Natto and its active ingredient nattokinase: a potent and safe thrombolytic agent
Martin Milner, ND, Kouhei Makise, MD · Narrative review
BlueRipple Assessment
This is the article that helped launch nattokinase’s reputation in the West — and reading it now is a lesson in how a claim can outrun its evidence for two decades.
Published in an alternative-medicine journal, it presents nattokinase, the enzyme from fermented soy, as a potent, safe, natural clot-dissolver, compiling in vitro, animal, and anecdotal human reports of effects on clot breakdown, blood viscosity, and blood pressure. The framing is frankly advocational: a low-cost oral supplement positioned against pharmaceutical thrombolytics.
The status-quo angle is the whole point of the piece — challenging pharmaceutical dominance with a cheap supplement — but that advocacy is also its weakness.
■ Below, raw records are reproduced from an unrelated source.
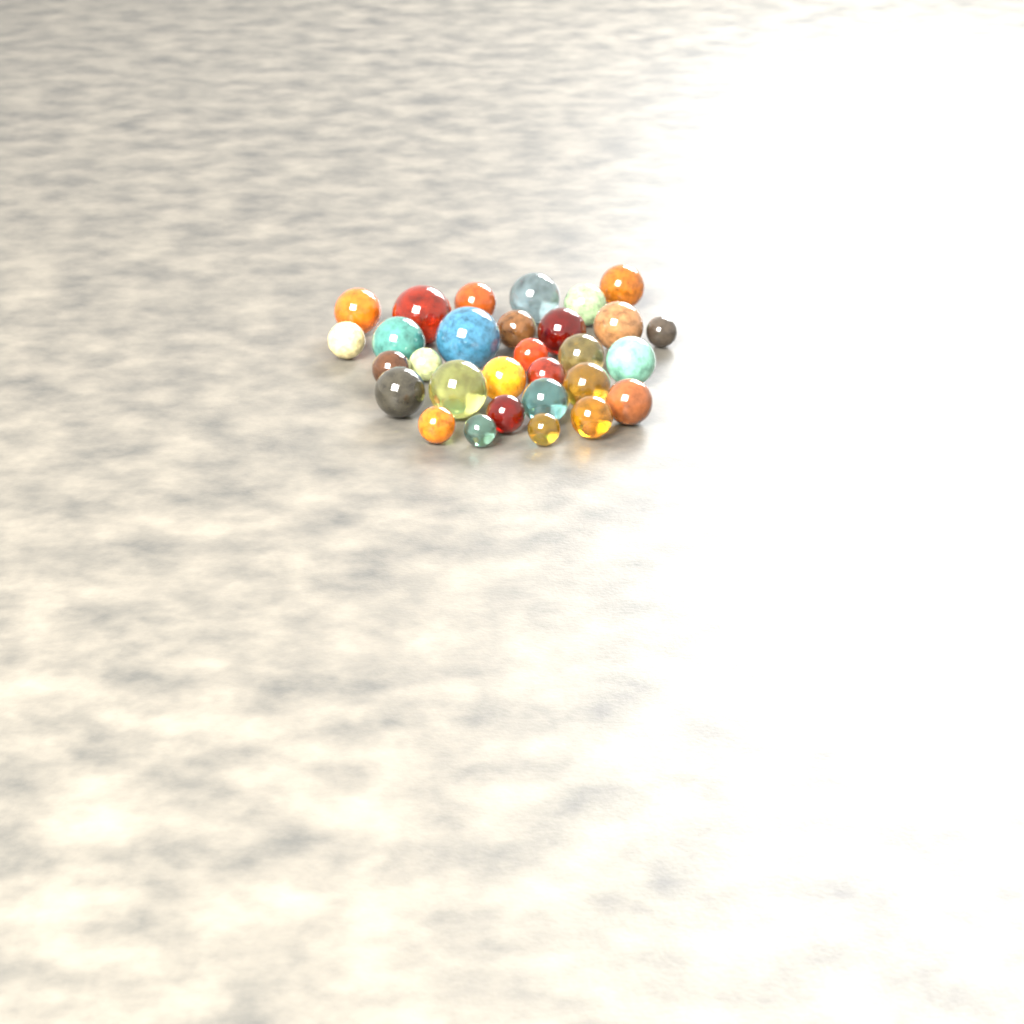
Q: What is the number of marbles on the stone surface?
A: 30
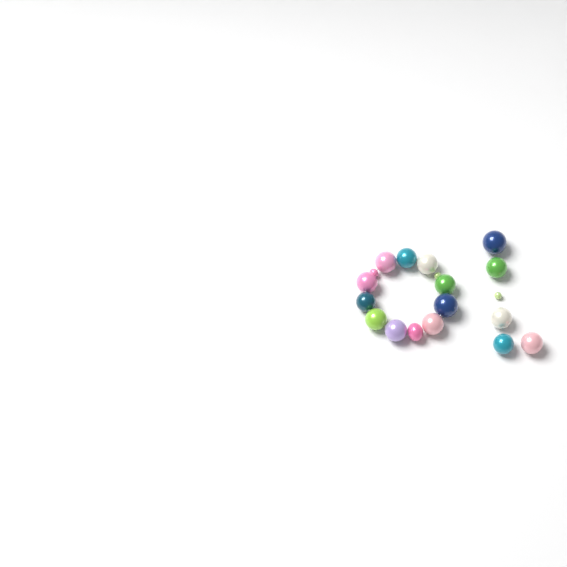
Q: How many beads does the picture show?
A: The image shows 19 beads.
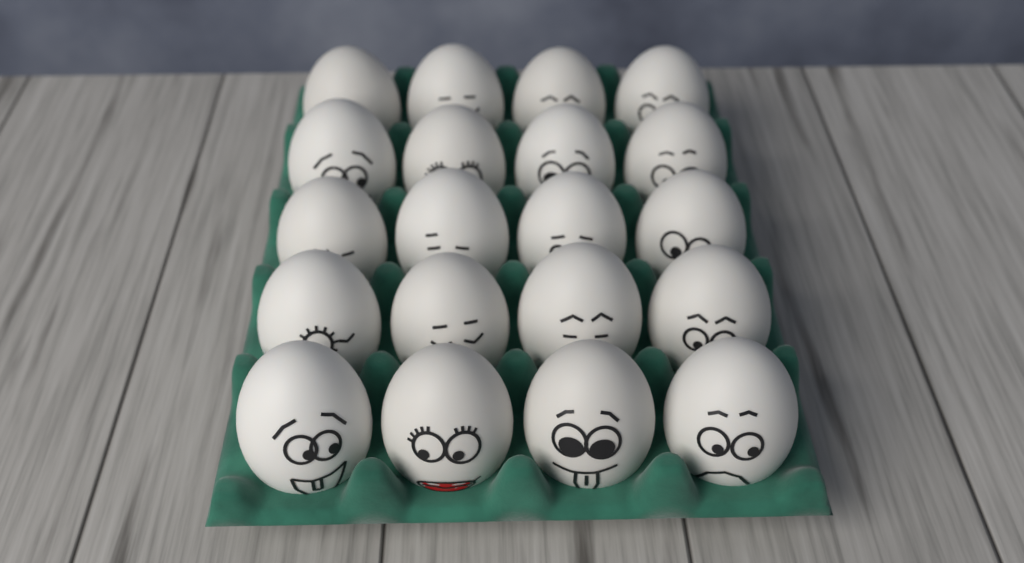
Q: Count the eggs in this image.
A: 20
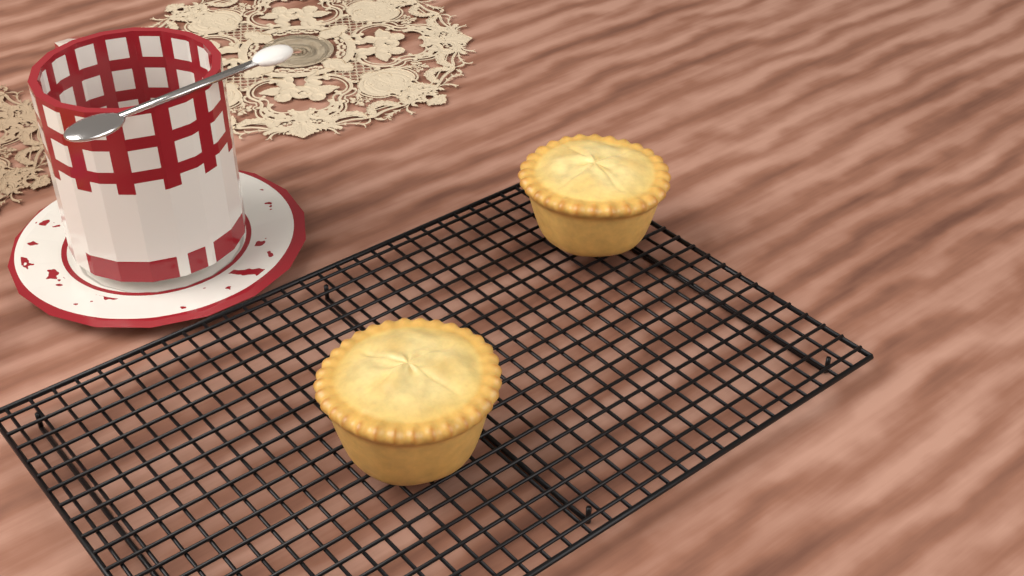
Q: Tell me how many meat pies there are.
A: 2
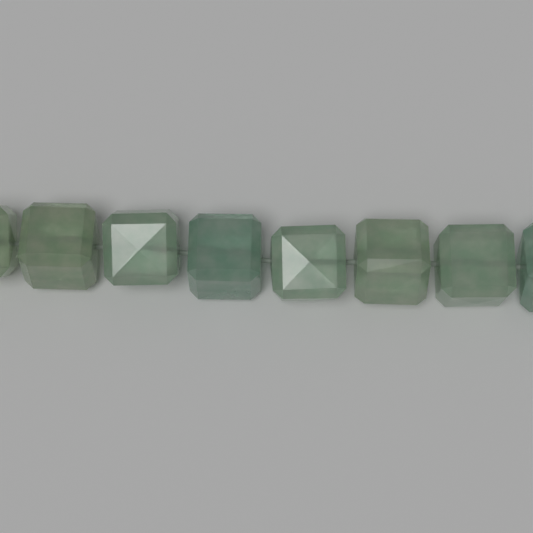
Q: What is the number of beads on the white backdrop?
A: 8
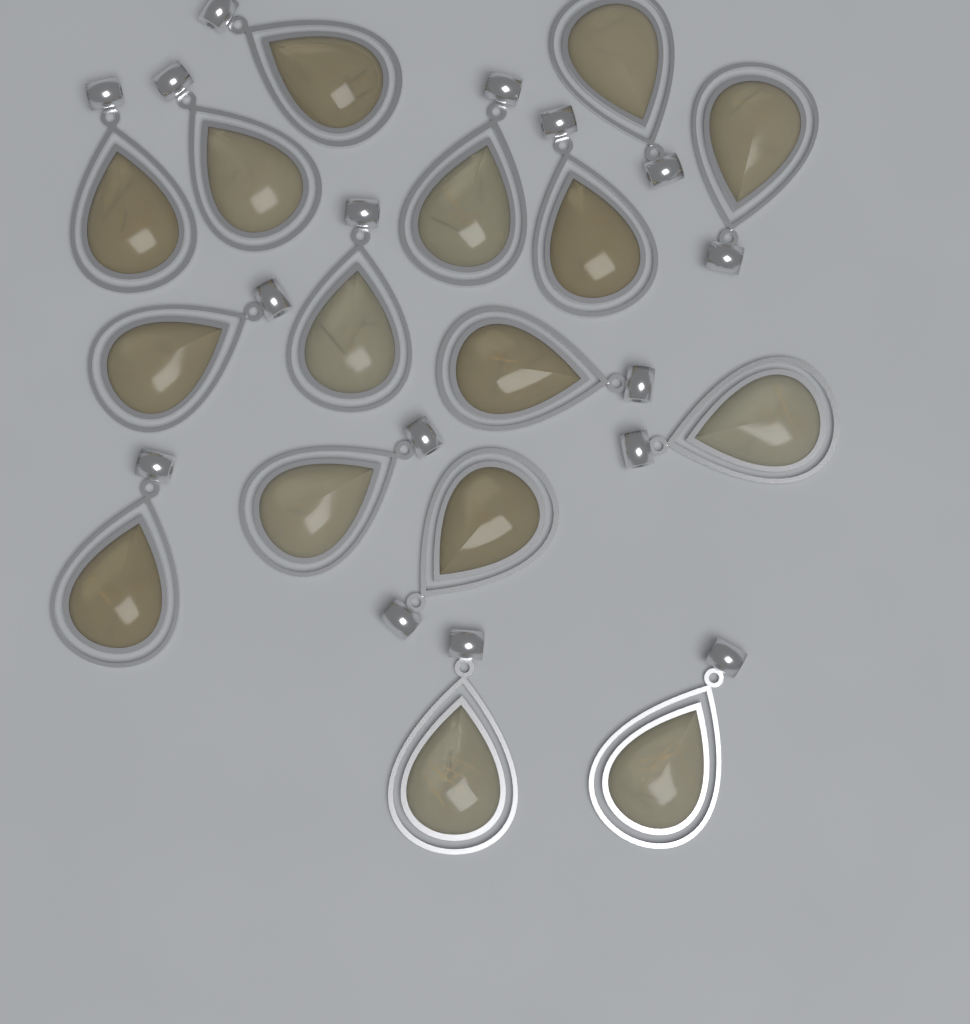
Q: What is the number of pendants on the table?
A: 16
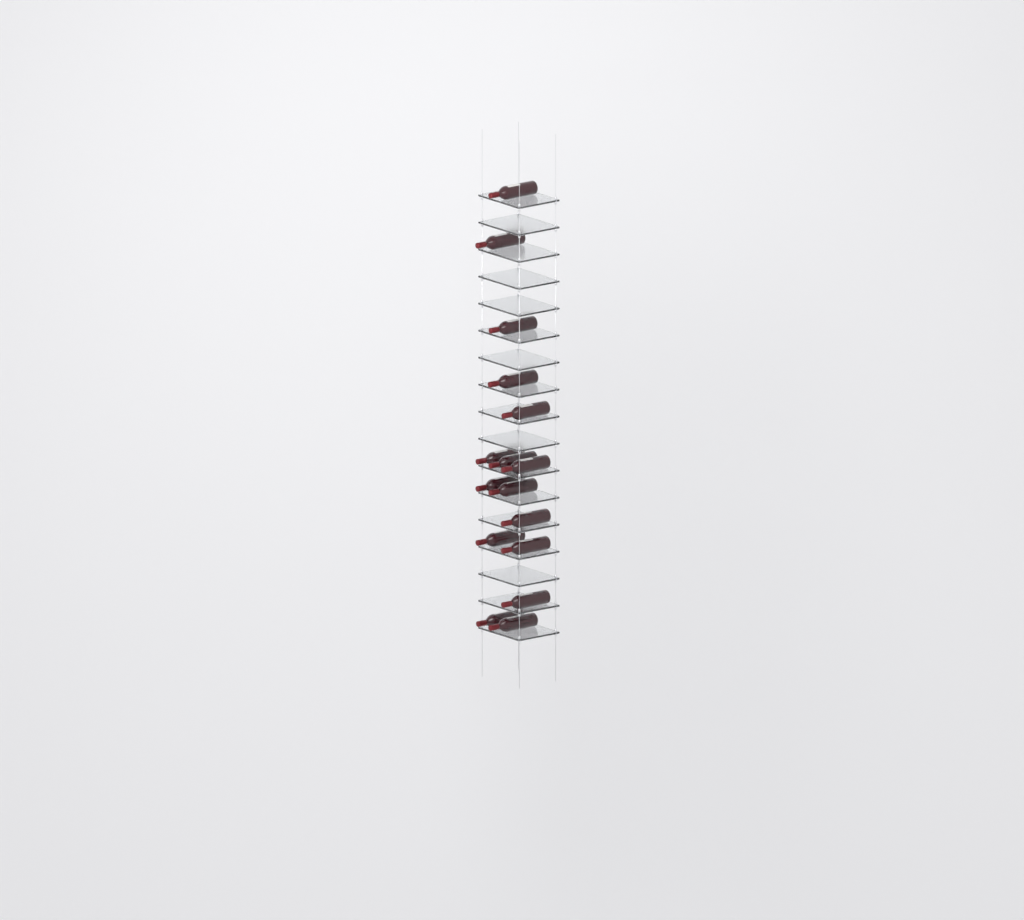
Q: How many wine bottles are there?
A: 16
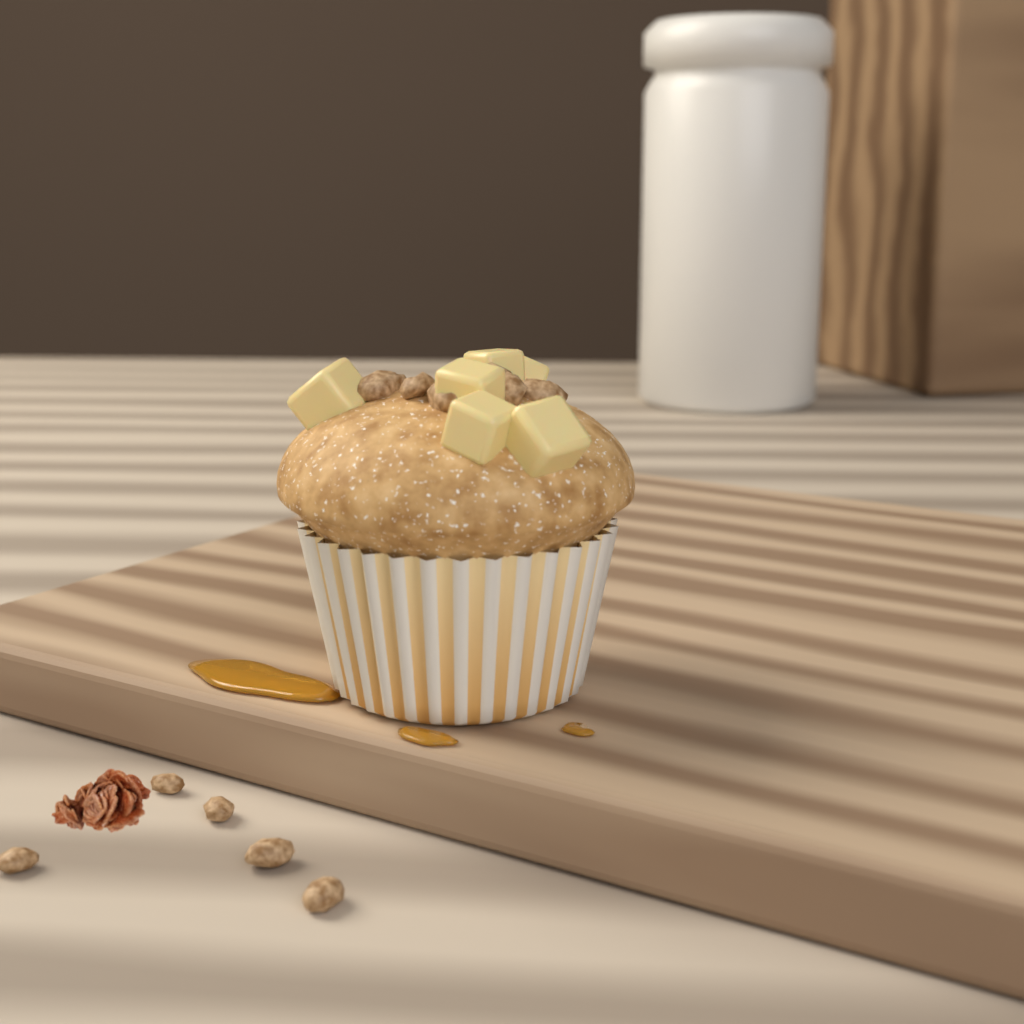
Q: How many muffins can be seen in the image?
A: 1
Our rating is the lowest in this library, deliberately. We score the evidence at the bottom: a non-peer-reviewed narrative review with no original data, strong claims, a promotional tone, and authors with clinical and commercial stakes. Clinical significance gets a middling score only on the conditional — a safe oral thrombolytic would matter if any of this were rigorously proven. It hasn’t been. Read this as the origin of the nattokinase hype, not as evidence for it; the rigorous meta-analysis in this same library (Li et al., 2023) is where to look for what’s actually established.
The original source
Milner M, Makise K. Natto and its active ingredient nattokinase: a potent and safe thrombolytic agent. Altern Complement Ther. 2002 Jun;8(3):157–164.